▸ **Task prompt**:
Rewrite every line of the entries below, starting at the line containing "right wrist: (386, 806, 10)" and ending at the line containing "left shoulder: (433, 769, -10)", with both of those lines included. Scale each number inside the coordinate triples by 2.55 and round to whole numbers, halves up, leaving all other text unchanged.

(Named joint coordinates)
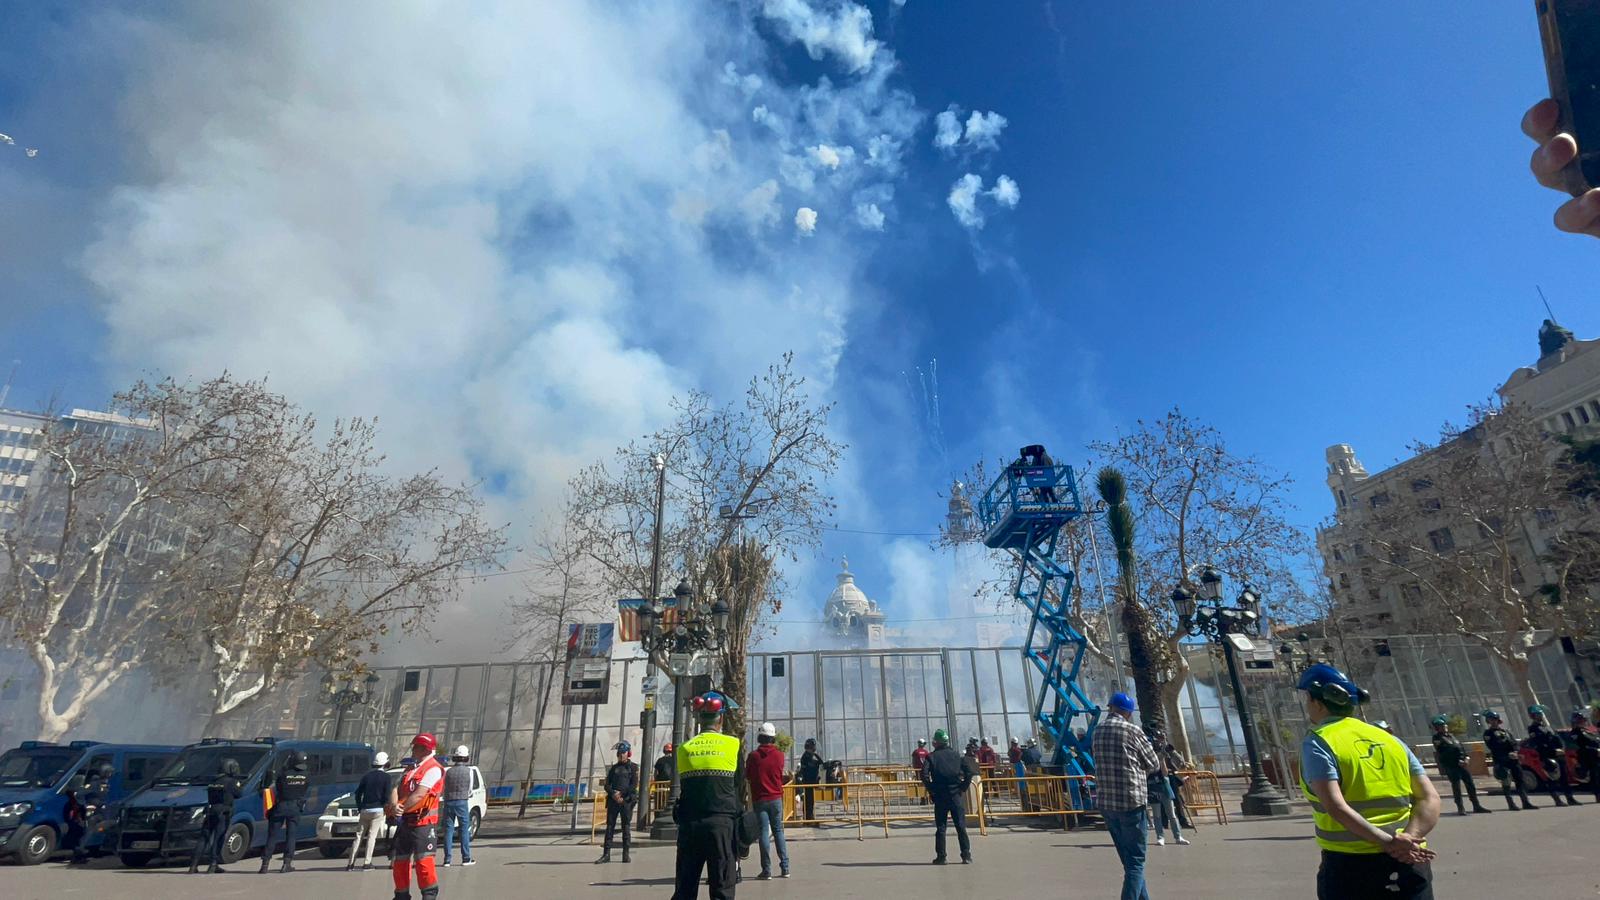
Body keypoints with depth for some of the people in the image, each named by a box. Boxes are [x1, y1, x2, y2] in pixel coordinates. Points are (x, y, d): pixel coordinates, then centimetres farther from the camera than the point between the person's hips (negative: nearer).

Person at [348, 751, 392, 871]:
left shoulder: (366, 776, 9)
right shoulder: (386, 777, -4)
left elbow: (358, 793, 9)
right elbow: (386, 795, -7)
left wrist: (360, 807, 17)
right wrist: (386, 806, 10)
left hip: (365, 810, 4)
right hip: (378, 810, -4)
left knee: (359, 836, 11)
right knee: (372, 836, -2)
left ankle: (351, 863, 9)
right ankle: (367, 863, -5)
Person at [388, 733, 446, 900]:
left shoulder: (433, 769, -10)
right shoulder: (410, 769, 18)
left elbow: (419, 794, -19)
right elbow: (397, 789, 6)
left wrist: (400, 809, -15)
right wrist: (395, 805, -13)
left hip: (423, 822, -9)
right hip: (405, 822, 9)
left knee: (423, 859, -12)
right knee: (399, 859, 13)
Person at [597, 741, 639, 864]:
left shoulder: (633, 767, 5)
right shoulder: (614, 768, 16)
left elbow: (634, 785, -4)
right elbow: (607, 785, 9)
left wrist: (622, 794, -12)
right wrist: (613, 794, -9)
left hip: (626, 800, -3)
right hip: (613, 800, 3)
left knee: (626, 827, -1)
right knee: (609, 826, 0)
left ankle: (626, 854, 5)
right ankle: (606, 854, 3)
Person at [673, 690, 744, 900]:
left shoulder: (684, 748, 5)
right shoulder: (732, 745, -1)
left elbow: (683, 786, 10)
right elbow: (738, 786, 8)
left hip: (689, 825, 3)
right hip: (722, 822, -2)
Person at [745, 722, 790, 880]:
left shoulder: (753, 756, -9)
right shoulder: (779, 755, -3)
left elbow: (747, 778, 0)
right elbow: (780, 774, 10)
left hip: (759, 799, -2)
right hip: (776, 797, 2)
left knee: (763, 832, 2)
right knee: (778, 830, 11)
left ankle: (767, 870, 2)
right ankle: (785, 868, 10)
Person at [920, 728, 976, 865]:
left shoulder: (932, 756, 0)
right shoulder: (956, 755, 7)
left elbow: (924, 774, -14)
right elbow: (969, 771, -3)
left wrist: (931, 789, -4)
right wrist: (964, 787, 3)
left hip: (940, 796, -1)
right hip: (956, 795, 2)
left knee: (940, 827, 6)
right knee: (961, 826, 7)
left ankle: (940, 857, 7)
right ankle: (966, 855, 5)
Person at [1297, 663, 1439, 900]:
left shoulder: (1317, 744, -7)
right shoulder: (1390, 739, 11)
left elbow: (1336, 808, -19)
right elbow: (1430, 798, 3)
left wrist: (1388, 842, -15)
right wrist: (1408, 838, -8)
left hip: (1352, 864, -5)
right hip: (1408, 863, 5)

▸ **Solution to this task**:
right wrist: (984, 2055, 26)
left hip: (931, 2066, 10)
right hip: (964, 2066, -10)
left knee: (915, 2132, 28)
right knee: (949, 2132, -5)
left ankle: (895, 2201, 23)
right ankle: (936, 2201, -13)
Person at [388, 733, 446, 900]:
left shoulder: (1104, 1961, -26)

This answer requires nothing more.